Sous Louis Philippe 1er de 1830 à 1848,
l’Emir Abd El Kader figure charismatique, fondateur de l’Etat algérien
selon certains historiens, résista pendant de longues années à
l’occupation coloniale. Il attaque des tribus alliées de la France et
bat le général Trézel dans les marais de la Makta près de son fief de
Mascara dans l'Ouest algérien. Il encercle la ville voisine d’Oran
pendant 40 jours. Arrivé en renfort de métropole, le général Bugeaud
inflige une défaite à Abd El Kader. Le traité de Tafna est signé le 30
mai 1837 entre le général Bugeaud et l’Emir qui reconnaît la
souveraineté de la France. En échange de pouvoirs étendus sur les
provinces de Koléa, Médéa et Tlemcen il peut conserver 59 000 hommes en
armes. L'armée française passe, en septembre 1839, les Portes de fer
dans la chaîne des Bibans territoire que l'émir comptait annexer. Abd
El-Kader, considérant qu'il s'agit d'une rupture du traité de Tafna,
reprend, le 15 octobre 1839 la guerre contre la France le 16 mai 1843.
Le 14 août 1844 le général Bugeaud écrase l'armée du sultan marocain à
la bataille d’Isly. L'armée marocaine se replie en direction de Taza. Le
sultan s'engage alors à interdire son territoire à Abd El-Kader en
traitant avec la France. Le 23 septembre les troupes d'Abd El Kader
sortent victorieuses lors de la bataille de Sidi Brahim engagée par le
colonel Montagnac. En décembre 1847, Abd El Kader se rend aux spahis
(nomades des régions steppiques de l'Algérie). Placé en résidence
surveillée pendant quatre ans en France, l'émir fut libéré par Napoléon
III, visita plusieurs villes de la métropole avant de rejoindre Damas et
résida le restant de sa vie en Syrie. Le 11 décembre 1848 la
Constitution de 1848 proclame l'Algérie partie intégrante du territoire
français. Bône, (Annaba actuellement) Oran, Alger deviennent les
préfectures de trois départements français.

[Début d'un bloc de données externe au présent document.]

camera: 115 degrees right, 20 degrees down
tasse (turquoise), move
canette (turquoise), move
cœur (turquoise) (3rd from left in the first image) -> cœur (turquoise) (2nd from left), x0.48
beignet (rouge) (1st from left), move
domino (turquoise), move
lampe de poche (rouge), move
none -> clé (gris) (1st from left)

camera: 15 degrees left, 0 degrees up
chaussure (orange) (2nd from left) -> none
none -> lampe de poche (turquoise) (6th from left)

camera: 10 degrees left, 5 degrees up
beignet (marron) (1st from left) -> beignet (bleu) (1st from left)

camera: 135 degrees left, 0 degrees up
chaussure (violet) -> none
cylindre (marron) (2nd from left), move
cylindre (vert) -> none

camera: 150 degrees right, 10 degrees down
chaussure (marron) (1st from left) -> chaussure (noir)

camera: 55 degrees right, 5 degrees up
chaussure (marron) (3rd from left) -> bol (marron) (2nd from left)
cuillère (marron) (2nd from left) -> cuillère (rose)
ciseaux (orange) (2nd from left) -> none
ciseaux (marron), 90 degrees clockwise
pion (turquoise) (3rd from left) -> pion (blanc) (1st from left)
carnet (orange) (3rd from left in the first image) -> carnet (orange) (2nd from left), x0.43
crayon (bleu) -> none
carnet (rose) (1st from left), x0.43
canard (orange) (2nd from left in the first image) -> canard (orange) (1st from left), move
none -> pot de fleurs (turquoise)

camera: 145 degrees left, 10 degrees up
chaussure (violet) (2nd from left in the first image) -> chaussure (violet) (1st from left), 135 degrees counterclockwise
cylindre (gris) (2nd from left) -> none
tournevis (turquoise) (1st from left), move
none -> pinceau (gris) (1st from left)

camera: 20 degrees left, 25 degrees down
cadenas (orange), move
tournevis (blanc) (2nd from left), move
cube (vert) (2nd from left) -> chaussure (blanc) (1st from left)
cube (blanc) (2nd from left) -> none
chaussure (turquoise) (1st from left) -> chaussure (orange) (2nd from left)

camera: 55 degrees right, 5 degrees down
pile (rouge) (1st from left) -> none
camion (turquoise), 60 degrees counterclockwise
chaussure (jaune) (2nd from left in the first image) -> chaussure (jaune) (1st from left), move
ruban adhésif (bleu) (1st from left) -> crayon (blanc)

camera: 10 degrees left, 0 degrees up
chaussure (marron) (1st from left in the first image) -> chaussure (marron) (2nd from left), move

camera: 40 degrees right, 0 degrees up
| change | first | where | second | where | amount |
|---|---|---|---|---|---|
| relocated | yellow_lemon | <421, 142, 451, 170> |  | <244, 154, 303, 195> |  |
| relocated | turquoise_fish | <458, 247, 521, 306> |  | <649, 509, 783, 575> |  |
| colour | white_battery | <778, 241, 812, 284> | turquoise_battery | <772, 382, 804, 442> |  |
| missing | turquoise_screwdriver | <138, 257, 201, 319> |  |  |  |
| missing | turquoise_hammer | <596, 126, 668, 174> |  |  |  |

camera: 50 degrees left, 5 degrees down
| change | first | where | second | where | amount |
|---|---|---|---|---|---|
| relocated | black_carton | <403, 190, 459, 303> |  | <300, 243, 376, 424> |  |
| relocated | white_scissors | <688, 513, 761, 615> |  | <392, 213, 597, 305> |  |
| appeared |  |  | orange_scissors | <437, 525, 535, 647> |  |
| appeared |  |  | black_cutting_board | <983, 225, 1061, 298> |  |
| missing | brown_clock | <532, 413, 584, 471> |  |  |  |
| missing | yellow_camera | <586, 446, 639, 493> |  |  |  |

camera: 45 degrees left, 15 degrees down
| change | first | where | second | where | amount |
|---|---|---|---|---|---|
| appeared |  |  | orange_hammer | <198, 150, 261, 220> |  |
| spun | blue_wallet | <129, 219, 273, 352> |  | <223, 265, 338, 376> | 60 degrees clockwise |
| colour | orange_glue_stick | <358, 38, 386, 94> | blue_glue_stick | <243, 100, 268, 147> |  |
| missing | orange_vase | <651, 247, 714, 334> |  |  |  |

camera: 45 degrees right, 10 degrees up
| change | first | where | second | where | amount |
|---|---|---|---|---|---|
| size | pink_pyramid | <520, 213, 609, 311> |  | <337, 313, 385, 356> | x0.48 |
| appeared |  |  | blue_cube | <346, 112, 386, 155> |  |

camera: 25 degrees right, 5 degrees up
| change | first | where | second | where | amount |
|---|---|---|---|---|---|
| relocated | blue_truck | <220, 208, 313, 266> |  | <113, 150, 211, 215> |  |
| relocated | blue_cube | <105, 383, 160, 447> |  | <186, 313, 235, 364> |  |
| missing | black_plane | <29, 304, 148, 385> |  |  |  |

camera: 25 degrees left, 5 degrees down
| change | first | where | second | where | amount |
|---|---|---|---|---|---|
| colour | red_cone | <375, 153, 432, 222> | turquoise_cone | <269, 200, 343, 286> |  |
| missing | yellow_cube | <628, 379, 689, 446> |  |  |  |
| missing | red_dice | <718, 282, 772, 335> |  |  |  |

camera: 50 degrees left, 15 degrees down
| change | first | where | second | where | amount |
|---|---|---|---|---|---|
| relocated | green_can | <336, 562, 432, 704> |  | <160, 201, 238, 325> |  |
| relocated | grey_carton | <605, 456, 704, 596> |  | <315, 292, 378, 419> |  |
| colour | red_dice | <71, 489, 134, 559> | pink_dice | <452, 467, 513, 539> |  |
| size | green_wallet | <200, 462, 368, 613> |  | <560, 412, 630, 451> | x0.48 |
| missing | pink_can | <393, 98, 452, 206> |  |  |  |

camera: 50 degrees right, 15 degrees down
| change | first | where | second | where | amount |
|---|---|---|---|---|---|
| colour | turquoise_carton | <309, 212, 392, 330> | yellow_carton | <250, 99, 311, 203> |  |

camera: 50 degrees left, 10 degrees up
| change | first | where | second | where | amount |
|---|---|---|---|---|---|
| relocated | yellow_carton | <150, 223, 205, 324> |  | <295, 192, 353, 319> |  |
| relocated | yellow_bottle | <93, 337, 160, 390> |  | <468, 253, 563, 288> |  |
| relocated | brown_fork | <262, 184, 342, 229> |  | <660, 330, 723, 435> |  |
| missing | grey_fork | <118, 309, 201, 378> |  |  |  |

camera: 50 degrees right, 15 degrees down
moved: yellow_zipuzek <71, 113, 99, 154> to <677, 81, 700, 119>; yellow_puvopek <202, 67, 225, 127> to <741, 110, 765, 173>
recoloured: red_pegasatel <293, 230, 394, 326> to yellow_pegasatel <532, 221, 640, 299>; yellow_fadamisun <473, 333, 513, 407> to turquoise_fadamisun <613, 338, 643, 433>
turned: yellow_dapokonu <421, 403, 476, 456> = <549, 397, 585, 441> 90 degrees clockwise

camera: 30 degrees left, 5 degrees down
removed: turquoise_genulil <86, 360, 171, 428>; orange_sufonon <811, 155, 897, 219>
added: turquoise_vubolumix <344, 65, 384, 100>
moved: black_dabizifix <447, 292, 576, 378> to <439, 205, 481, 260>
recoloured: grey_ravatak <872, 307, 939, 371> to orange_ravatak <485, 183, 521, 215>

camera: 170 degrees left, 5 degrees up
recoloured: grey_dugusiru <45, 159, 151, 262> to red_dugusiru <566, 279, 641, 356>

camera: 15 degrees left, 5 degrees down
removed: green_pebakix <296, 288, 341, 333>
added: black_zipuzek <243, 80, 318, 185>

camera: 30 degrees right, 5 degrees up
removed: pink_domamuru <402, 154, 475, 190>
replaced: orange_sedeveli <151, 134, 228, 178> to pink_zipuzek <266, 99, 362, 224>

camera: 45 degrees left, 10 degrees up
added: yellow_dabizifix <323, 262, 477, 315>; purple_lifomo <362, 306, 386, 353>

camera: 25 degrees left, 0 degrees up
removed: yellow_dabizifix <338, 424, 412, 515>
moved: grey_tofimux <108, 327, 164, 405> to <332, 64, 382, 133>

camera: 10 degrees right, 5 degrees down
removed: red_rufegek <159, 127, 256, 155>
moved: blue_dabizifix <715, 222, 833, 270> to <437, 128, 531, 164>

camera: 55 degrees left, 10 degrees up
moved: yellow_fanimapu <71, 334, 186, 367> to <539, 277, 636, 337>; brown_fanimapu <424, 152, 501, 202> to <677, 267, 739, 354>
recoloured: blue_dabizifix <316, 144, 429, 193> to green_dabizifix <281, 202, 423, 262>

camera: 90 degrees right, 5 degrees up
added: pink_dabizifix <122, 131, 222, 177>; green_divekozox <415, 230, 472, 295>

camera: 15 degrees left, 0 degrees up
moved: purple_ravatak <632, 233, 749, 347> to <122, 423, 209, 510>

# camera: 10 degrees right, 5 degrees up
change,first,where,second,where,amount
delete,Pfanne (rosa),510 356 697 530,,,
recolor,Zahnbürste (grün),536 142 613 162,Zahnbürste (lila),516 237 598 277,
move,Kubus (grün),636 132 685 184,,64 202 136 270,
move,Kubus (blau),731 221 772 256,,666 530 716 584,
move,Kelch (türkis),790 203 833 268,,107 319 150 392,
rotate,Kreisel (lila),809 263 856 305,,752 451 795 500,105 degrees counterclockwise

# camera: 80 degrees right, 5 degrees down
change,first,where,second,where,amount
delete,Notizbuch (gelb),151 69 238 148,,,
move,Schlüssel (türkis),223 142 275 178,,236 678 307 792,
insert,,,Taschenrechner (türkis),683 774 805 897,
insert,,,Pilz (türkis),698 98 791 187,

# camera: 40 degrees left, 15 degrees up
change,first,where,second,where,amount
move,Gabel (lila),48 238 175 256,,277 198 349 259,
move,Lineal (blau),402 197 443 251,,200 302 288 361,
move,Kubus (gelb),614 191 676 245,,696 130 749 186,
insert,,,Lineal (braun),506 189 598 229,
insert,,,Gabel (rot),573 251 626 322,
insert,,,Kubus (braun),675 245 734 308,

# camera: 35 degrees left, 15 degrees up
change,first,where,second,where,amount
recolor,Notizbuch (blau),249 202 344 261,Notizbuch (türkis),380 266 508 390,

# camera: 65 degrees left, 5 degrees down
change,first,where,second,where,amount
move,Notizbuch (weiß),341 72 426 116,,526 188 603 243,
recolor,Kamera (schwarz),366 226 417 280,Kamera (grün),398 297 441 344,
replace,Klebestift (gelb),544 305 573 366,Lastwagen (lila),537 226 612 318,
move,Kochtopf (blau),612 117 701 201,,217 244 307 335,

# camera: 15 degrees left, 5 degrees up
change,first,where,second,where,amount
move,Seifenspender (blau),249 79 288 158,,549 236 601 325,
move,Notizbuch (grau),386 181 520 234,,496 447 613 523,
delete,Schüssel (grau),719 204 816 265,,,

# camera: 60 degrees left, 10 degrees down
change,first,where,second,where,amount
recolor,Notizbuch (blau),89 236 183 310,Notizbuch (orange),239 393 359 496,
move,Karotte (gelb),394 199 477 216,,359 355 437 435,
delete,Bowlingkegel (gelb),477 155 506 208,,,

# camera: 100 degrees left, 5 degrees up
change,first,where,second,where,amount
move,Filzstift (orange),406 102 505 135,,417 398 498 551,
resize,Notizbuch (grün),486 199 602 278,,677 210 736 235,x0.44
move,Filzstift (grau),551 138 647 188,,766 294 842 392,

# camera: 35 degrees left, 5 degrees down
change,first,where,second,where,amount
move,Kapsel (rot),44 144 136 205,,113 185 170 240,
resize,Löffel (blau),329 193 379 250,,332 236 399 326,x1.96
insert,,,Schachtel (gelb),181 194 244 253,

Les musulmans et juifs
d'Algérie deviennent "sujets français" sous le régime de
l’indigénat. Le territoire de l'ex-Régence d'Alger est donc
officiellement annexé par la France, mais la région de la Kabylie qui ne
reconnaît pas l'autorité française résiste encore. L'armée française
d'Afrique contrôle alors tout le nord-ouest de l'Algérie. Les succès
remportés par l’armée française sur la résistance d'Abd el-Kader,
renforcent la confiance française, et permettent de décréter, après
débats, la conquête de la Kabylie qui doit intervenir à l'issue de la
guerre de Crimée (1853 -1856) qui mobilise une partie des troupes
françaises. C’est à cette époque que Fatma N’soumer la femme rebelle
marqua une grande résistance. Née en 1830, l'année même de l'occupation
française d'Algérie, en 1853, elle avait 23 ans dans son Djurdjura
natal. Elle est arrêtée le 27 juillet 1857 dans le village de Takhliit
Ath Atsou près de Tirourda. Placée ensuite en résidence surveillée à
Béni Slimane elle y meurt en 1863, à l'âge de trente-trois ans, éprouvée
par son incarcération.
En mars 1871, profitant de
l'affaiblissement du pouvoir colonial à la suite de la défaite française
lors de la guerre franco-prussienne (1870-1871), une partie de la
Kabylie se soulève favorisée par plusieurs années de sécheresse et de
fléaux. Elle débute au mois de janvier avec l'affaire des Spahis et en
mars avec l'entrée en dissidence de Mohamed El Mokrani qui fait appel au
Cheikh Haddad, le grand maître de la confrérie des Rahmaniya. La
révolte échoue et une répression est organisée par les Français pour "pacifier"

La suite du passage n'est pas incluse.